去胡雨桐的办公桌和唐宁的隔间里检查了一遍。
陈锐的电话很快就来了,是真的意外,顿了顿才问:“除了人,还带走什么东西了吗?”
余白回答:“随身的手机,还有两个人的笔记本电脑。
”
陈锐又问:“‘初见’那个案子的材料,唐宁有没有存在sharedrive上?”
余白说当然,这才反应过来自己刚才在电梯间多余那一问。
唐宁跟胡雨桐一同被传唤,当然只能是因为’初见’。
陈锐那边又来了指令:“你把手上能找到的材料全部准备好,我马上回所里,叫王清歌也别走,在办公室等我。
”
余白应下,电话挂断之后才意识到王清歌今天下午出庭,根本不在立木。
她知道自己是慌了,虽然外表看起来还算冷静,但她真的是慌了。
她不知道此生还会不会有比这更难熬的时刻,等着陈锐回来的同时,她让赵文月联系唐律师和王清歌,又和周晓萨一起整理了公共盘上所有关于’初见’的材料,然后就坐在那里一遍又一遍地看着那张传唤证的照片。
上面写的传唤事由是“涉嫌辩护人妨害作证罪”。
陈主任念叨了一年多的刑法306条终于成了真,早被被说滥了也被听滥了的达摩克利斯之剑终于在这一天落到了唐宁的头上。
王清歌先回来了。
不过二十分钟之后,陈锐也到了,坐下看过材料,就对余白道:“你别担心,我跟王清歌现在就去网监那儿了解一下情况。
”
余白站起来说:“我跟你们一起过去吧。
”
陈锐却反问:“你去干什么呢?又见不到人。
”
余白知道他说的是事实。
虽然近亲属也可以担任辩护人,不需要回避,但在侦查和审查起诉阶段,却不能会见,不能阅卷。

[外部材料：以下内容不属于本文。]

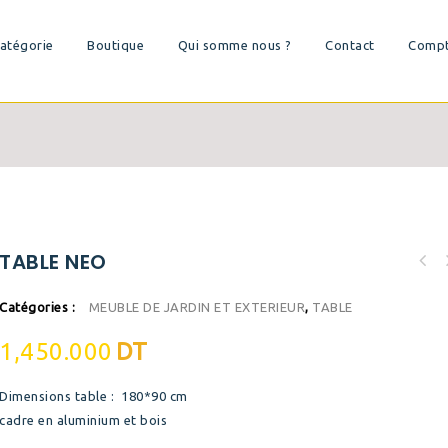
atégorie
Boutique
Qui somme nous ?
Contact
Comp
TABLE NEO
Catégories :
MEUBLE DE JARDIN ET EXTERIEUR
,
TABLE
1,450.000
DT
Dimensions table : 180*90 cm
cadre en aluminium et bois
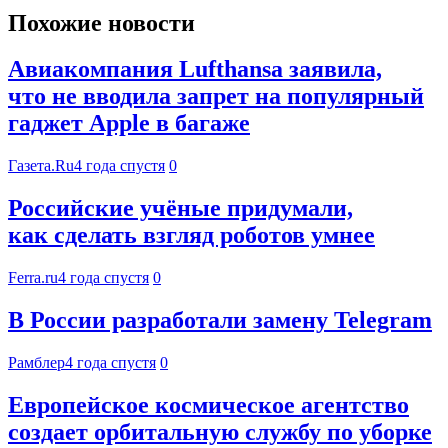
Похожие новости
Авиакомпания Lufthansa заявила,
что не вводила запрет на популярный
гаджет Apple в багаже
Газета.Ru
4 года спустя
0
Российские учёные придумали,
как сделать взгляд роботов умнее
Ferra.ru
4 года спустя
0
В России разработали замену Telegram
Рамблер
4 года спустя
0
Европейское космическое агентство
создает орбитальную службу по уборке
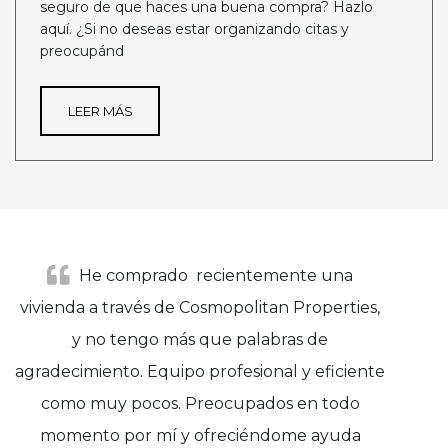
seguro de que haces una buena compra? Hazlo
aquí. ¿Si no deseas estar organizando citas y
preocupánd
LEER MÁS
He comprado recientemente una
vivienda a través de Cosmopolitan Properties,
y no tengo más que palabras de
agradecimiento. Equipo profesional y eficiente
como muy pocos. Preocupados en todo
momento por mí y ofreciéndome ayuda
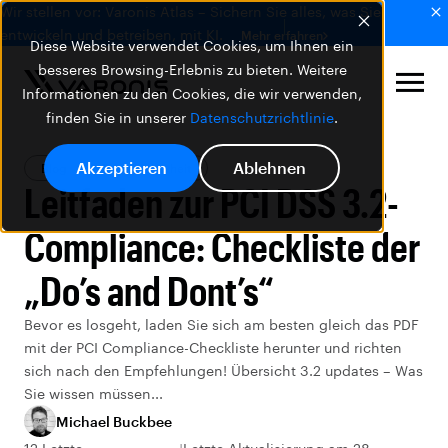
Wir stellen vor: Varonis Atlas – Sichern Sie alles, was Sie
entwickeln und betreiben, mit KI.
Mehr erfahren
Diese Website verwendet Cookies, um Ihnen ein
besseres Browsing-Erlebnis zu bieten. Weitere
Informationen zu den Cookies, die wir verwenden,
finden Sie in unserer
Datenschutzrichtlinie
.
Akzeptieren
Ablehnen
Blog
Datensicherheit
Leitfaden zur PCI DSS 3.2-
Compliance: Checkliste der
„Do’s and Dont’s“
Bevor es losgeht, laden Sie sich am besten gleich das PDF
mit der PCI Compliance-Checkliste herunter und richten
sich nach den Empfehlungen! Übersicht 3.2 updates – Was
Sie wissen müssen...
Michael Buckbee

曾经有人做过这样尝试,但在一番论证之后,还是被认定只能以近亲属的身份,而不是律师的身份进行辩护。
虽然法律并未明确规定一个人究竟应该以何种身份参与辩护。
但从立法精神上来理解,相对于嫌疑人来说,妻子的身份是第一位的。
也就是说,如果她只是律师,完全可以在这种情况之下见到他,帮到他,但作为妻子却不能。
没事结什么婚呢?!她突然想。
起初,她还是坚持跟着一起去,在网监那里离唐宁近一点,总好过一个人在家里等着。